Sometimes the best part of going to the lake is the drive itself. Driving up to Silverock and leaving Birmingham, turning off of Highway 69 and passing ponds, farmhouses, rolling hills and miles of cattlefields puts everything going on in town in my rearview mirror. I had borrowed the Best of Cream box set a few days earlier and it turns out to be a great decision–I haven’t heard some of these songs since high school when I spent time driving in West Alabama around Walker, Winston and Cullman Counties. The first thing I’m thinking as I make the trip to Silverock is how much I love an excuse to get on the road and blare music. And the empty county roads on the way to Smith Lake are the perfect setting for a morning drive.
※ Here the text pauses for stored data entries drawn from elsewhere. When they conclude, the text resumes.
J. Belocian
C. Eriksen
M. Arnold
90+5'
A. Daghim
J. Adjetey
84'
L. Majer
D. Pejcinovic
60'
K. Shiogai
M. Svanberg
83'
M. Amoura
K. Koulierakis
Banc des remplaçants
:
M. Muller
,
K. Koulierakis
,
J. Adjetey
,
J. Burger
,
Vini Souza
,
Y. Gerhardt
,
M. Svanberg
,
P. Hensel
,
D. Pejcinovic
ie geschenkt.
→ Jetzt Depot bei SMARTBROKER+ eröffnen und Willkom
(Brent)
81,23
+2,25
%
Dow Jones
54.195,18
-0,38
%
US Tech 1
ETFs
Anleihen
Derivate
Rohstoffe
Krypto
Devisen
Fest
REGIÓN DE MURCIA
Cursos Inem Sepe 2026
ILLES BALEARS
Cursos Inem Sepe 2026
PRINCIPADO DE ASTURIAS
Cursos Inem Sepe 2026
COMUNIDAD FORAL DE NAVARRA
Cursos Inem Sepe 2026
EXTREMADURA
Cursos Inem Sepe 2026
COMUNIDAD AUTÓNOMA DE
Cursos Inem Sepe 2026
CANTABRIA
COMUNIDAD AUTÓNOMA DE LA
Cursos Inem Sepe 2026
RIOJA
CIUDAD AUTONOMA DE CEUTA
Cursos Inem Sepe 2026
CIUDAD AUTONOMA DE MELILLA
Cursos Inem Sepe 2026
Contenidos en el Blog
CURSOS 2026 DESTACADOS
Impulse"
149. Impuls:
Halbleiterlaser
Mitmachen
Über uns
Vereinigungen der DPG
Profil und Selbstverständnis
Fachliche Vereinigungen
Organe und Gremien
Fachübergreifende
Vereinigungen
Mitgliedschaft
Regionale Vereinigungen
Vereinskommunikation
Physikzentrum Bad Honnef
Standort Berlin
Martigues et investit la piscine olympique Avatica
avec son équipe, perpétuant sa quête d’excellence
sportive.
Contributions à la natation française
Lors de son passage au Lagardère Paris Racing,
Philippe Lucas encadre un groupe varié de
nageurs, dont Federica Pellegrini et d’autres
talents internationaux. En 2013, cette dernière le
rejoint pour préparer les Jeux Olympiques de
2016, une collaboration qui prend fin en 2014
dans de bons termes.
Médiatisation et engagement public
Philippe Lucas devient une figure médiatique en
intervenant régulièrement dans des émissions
Turning onto the dirt roads that lead into the property, I can’t help but think of every trip to the lake I’ve taken over the years. Don’t they all involve a dirt road at some point? We’ve hit two requirements for really “getting away from it all:” county roads and dirt roads. A little mud on the tires is a small price to pay for a secluded getaway, I say.
Driving through the gate and winding down the hill, I get out of the car in a cul-de-sac surrounded by the cabins that I’ve seen in pictures, painted in earthtones and a short walk from the poolhouse at the center of the development. As I get my bearings and look around, I see signposts with the names of the residents. It’s a unique aspect of Silverock that the owners are committed to being a part of a community, and something that is foreign to urban and suburban developments back in town. It’s a welcoming and unassuming thing, an introduction that promotes a sense of belonging. I take a walk and check out the poolhouse and some cabins and get the lay of the land.
The community they’re building here is evident in more details: the common pool and lounge area (complete with a professional-grade ping pong room); the shared piers that make for ideal spots to watch the sunset; porches that are located just off the boardwalk that encircles the property. Walking across Silverock you can tell that the development team created the site with morning cups of coffee and conversation in mind.
After spending a few hours here I understand how these elements make Silverock unique: ambling around the site is comfortable and relaxed. The palettes of the houses agree with the landscape. The uninterrupted views from the boardwalk are magnificent. And then I realize that, even with construction off in the distance in the second phase of the development, there is a surreal sense of quiet off the lake.
It’s a great morning in early spring. I’ve got another hour with Eric Clapton on the stereo before I get back to deadlines and other assignments back in Birmingham. But I’m looking forward to future trips to Silverock as the weather warms up and summer arrives on Smith Lake.